[Data]:
═══
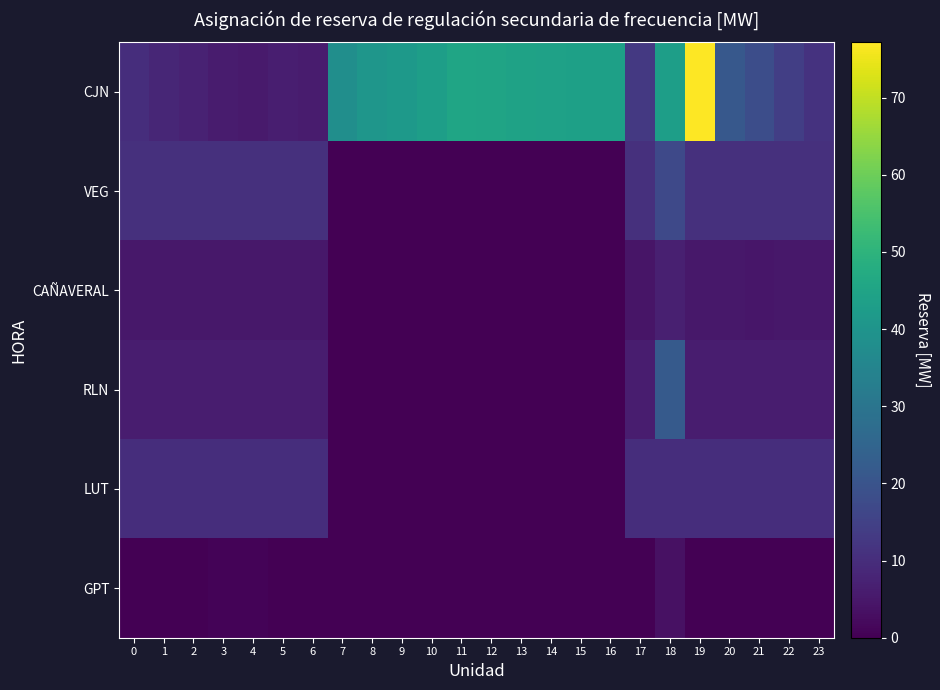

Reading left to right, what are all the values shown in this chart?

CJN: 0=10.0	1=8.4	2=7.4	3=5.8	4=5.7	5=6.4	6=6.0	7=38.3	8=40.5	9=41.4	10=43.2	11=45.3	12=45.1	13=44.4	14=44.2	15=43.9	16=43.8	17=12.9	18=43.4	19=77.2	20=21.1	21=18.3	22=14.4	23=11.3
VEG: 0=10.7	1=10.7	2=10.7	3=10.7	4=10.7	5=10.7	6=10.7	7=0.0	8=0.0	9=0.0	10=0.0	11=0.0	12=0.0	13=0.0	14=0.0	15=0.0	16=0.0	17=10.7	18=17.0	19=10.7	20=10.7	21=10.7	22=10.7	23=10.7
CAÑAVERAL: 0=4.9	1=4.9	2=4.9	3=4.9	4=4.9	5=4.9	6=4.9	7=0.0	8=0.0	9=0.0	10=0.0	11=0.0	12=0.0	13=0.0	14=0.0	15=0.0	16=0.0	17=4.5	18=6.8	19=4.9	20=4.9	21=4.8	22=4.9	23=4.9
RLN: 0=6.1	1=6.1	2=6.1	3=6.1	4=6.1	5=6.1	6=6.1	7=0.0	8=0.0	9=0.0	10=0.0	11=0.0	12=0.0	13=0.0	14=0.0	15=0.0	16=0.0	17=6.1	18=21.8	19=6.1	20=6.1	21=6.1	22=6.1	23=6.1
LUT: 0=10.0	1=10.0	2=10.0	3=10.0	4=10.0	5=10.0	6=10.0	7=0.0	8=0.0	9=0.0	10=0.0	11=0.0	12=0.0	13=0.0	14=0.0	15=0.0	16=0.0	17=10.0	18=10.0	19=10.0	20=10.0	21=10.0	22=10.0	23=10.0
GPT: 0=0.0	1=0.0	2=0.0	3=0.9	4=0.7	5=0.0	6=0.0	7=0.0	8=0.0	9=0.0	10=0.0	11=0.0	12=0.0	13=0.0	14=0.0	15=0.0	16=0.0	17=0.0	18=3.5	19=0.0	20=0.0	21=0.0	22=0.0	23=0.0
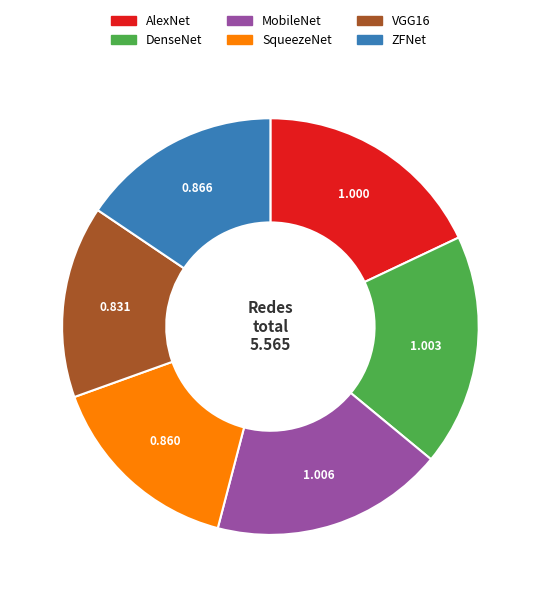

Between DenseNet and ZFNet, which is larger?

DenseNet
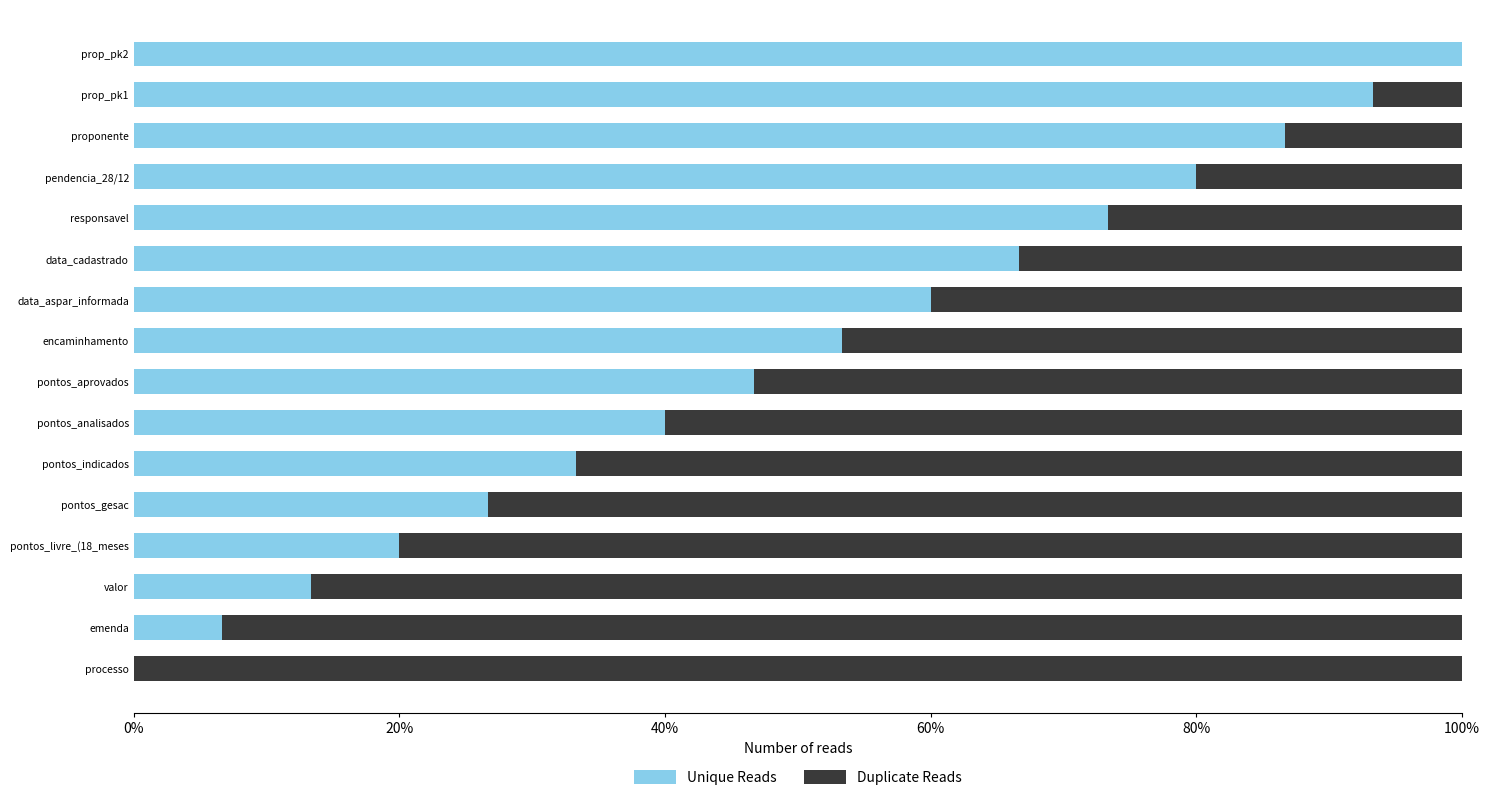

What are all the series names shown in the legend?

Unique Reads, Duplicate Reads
═══
Reproduce all of the items above word for word, leaving the pictures out of your answer.

Reading left to right, what are all the values shown in this chart?

CJN: 0=10.0	1=8.4	2=7.4	3=5.8	4=5.7	5=6.4	6=6.0	7=38.3	8=40.5	9=41.4	10=43.2	11=45.3	12=45.1	13=44.4	14=44.2	15=43.9	16=43.8	17=12.9	18=43.4	19=77.2	20=21.1	21=18.3	22=14.4	23=11.3
VEG: 0=10.7	1=10.7	2=10.7	3=10.7	4=10.7	5=10.7	6=10.7	7=0.0	8=0.0	9=0.0	10=0.0	11=0.0	12=0.0	13=0.0	14=0.0	15=0.0	16=0.0	17=10.7	18=17.0	19=10.7	20=10.7	21=10.7	22=10.7	23=10.7
CAÑAVERAL: 0=4.9	1=4.9	2=4.9	3=4.9	4=4.9	5=4.9	6=4.9	7=0.0	8=0.0	9=0.0	10=0.0	11=0.0	12=0.0	13=0.0	14=0.0	15=0.0	16=0.0	17=4.5	18=6.8	19=4.9	20=4.9	21=4.8	22=4.9	23=4.9
RLN: 0=6.1	1=6.1	2=6.1	3=6.1	4=6.1	5=6.1	6=6.1	7=0.0	8=0.0	9=0.0	10=0.0	11=0.0	12=0.0	13=0.0	14=0.0	15=0.0	16=0.0	17=6.1	18=21.8	19=6.1	20=6.1	21=6.1	22=6.1	23=6.1
LUT: 0=10.0	1=10.0	2=10.0	3=10.0	4=10.0	5=10.0	6=10.0	7=0.0	8=0.0	9=0.0	10=0.0	11=0.0	12=0.0	13=0.0	14=0.0	15=0.0	16=0.0	17=10.0	18=10.0	19=10.0	20=10.0	21=10.0	22=10.0	23=10.0
GPT: 0=0.0	1=0.0	2=0.0	3=0.9	4=0.7	5=0.0	6=0.0	7=0.0	8=0.0	9=0.0	10=0.0	11=0.0	12=0.0	13=0.0	14=0.0	15=0.0	16=0.0	17=0.0	18=3.5	19=0.0	20=0.0	21=0.0	22=0.0	23=0.0

Between DenseNet and ZFNet, which is larger?

DenseNet

What are all the series names shown in the legend?

Unique Reads, Duplicate Reads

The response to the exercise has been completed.